Whatever the future may hold, whether America launches a war or the blockade brings down Hussein, the effect would leave the Middle East even more chaotic than before the Iraqi aggression. The destruction of Iraq’s military force would upset the balance of power in the region--leaving Syria and Iran dominant.
Thus, even while talks are proceeding, Washington might announce that, at the conclusion of the crisis, it will ask the Security Council to convene an international conference, not only to conclude unfinished business of the crisis--by providing for the abandonment of Iraq’s potential nuclear capacity and its current capacity for producing chemical and biological weapons--but to deal with all major Middle East problems.
The most pressing is the Palestinians’ desire for their own nation. A promise that the Palestinian problem will be examined could facilitate a settlement in the current test of wills.
Some plausible rationale for a conference will be necessary. But it should not be linked to the gulf crisis; rather to the end of the Cold War and the approaching end of the century and millennium. Participants would include not only Arab states but representatives of arms-producing countries, and its substance should be restricted to the Middle East. That is the world’s most dangerous region, for there are more weapons in the Middle East than the totality of those assigned to the North Atlantic Treaty Organization.
Thus, the conference should cover not only the securing of peace, but arms reduction. It should include a serious discussion of suggestions made both by Egypt and Israel for the establishment of the Middle East as a nuclear-free zone, and should consider prohibitions against chemical and biological weapons, as well as environmental questions.

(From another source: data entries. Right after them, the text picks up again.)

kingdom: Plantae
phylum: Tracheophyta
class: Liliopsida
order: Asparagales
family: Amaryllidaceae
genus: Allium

Great strides in diplomacy have historically been made when statesmen have taken advantage of the end of epochs to reorder mind-sets and structural prejudices. At the end of the Napoleonic era, the warring nations of Europe met at the Congress of Vienna in 1815, to rearrange the furniture of Europe. The war-torn Middle East provides a similar opportunity today. The secretary of state’s visit to Iraq might lay the basis for the larger conference that could promise all peoples of the Middle East a brighter future.